Opinion

The lawful evil of US gun ownership

October 03, 2017

The state of Nevada has some of America’s most easy-going gun laws in a country where the Constitution guarantees the right of a citizen to bear arms. The Las Vegas gunman Stephen Paddock took 23 guns with him to the Mandalay Bay Hotel that he used to kill at least 59 people and injure another 527 in America’s worst-ever mass shooting.

Other weapons, the police say at least 19, along with explosives and several thousand rounds of ammunition were found at Paddock’s home. There seems no good reason anyone would need to own over 40 guns, including fully automatic assault rifles unless they were a manic collector or had malice in their hearts. Either way, since owners do not need to register guns in Nevada, there was no way the authorities could have known that this killer possessed such an arsenal. Gun shops in the state are supposed to carry out background checks when somebody walks in and wants to buy a weapon. But such a security measure is of extremely limited use since there are absolutely no controls on private sales. Paddock could have come by his lethal armory from any number of sources, none of which would have been illegal.

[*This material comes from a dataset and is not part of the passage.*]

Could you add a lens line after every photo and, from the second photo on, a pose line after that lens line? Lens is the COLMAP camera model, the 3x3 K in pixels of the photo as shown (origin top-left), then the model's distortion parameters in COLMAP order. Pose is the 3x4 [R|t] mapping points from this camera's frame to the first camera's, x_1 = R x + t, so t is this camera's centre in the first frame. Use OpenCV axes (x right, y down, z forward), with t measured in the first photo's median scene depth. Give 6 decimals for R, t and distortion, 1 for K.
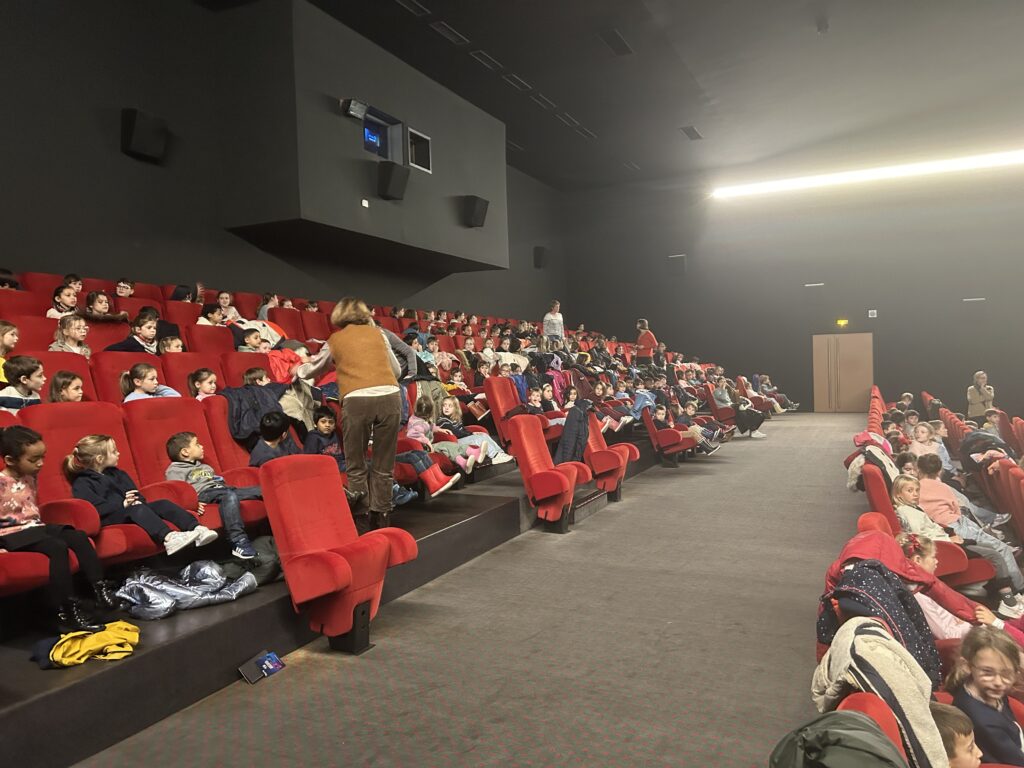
lens RADIAL K [[773.6, 0, 512.6], [0, 773.6, 381.5], [0, 0, 1]] dist [0.000535, -0.000221]
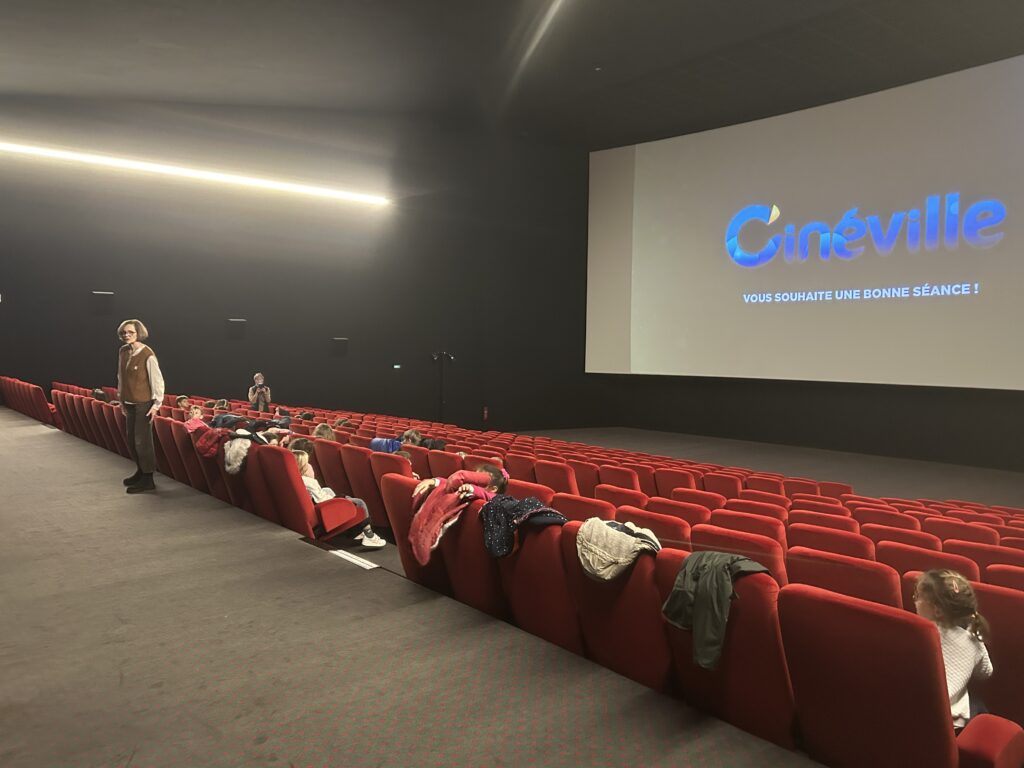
lens RADIAL K [[773.6, 0, 512.7], [0, 773.6, 384.1], [0, 0, 1]] dist [0.000535, -0.000221]
pose [[0.415343, -0.026079, 0.909291, -0.570994], [0.009585, 0.999659, 0.024292, -0.011027], [-0.909615, -0.001374, 0.415451, 0.257317]]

Support for gun-control surges every time one of these massacres happens. Even Donald Trump once opposed the possession of assault rifles, a view he abandoned during his run for the presidency. Barack Obama shed tears as he stood with relatives of the victims of the 2012 Sandy Hook elementary school massacre in which 20 children between six and seven years old and six teachers were murdered. He vowed to change the law. In the event he could do no more than tinker with the regulations. Congress is not about to alienate the National Rifle Association (NRA) that is backed by the US gun-making industry. There are an estimated 265 million guns in the United States and only 242 million adult Americans. But these figures disguise a more disturbing reality. Around half of these weapons belong to just 14 million Americans, some three percent of the adult population.

So-called “super-owners” each own between eight and 140 weapons. A Harvard study reckoned the average arsenal held by this minority contained 17 items. By this analysis, Paddock with his 23 guns was still a relatively modest “super-owner”.

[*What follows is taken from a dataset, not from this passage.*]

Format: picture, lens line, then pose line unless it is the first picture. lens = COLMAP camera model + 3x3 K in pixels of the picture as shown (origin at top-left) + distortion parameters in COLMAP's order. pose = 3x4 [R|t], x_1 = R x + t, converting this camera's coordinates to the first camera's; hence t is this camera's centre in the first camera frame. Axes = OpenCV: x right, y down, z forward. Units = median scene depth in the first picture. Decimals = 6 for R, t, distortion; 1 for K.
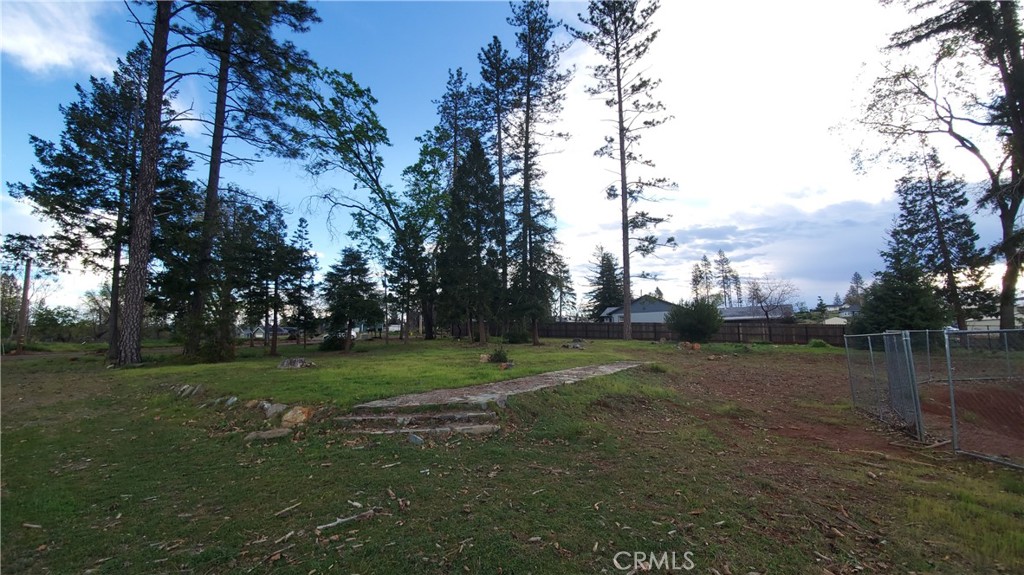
lens RADIAL K [[411.7, 0, 512.0], [0, 411.7, 287.5], [0, 0, 1]] dist [0.001883, -0.011676]
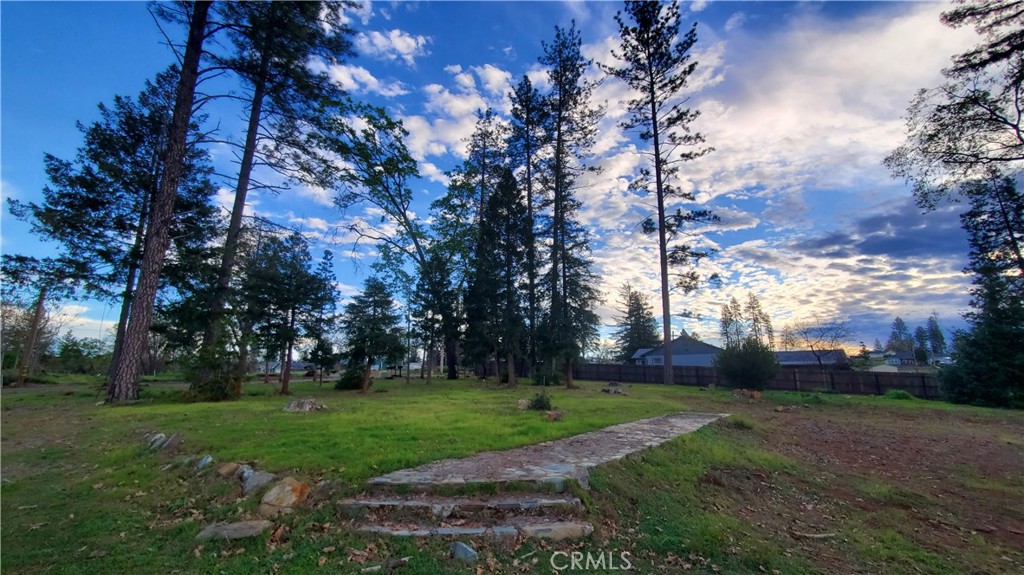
lens RADIAL K [[391.4, 0, 508.5], [0, 391.4, 289.3], [0, 0, 1]] dist [0.000502, 0.000184]
pose [[0.999035, 0.013693, -0.041734, -0.043556], [-0.017832, 0.994779, -0.100483, 0.011271], [0.040140, 0.101130, 0.994063, 0.111867]]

Every time the United States is horrified by yet another gun massacre, the NRA trots out its mantra that it is not guns that kill but the people that own them. It is high time that this sententious nonsense was stopped in its tracks. The plain truth is that guns would not kill if people did not own them.

Reality simply has to kick in. The Wild West was won a century ago. The armed militias that defended the young America have long been replaced by a large and well-equipped military and a range of law enforcement agencies. Americans only need to defend themselves against other Americans because those other Americans may have guns.

So when are legislators going to wake up to the evils of civilians owning the likes of powerful assault rifles which, if used in hunting, would shred a wild beast just as they blew apart the latest victims of this insanity at the Las Vegas concert?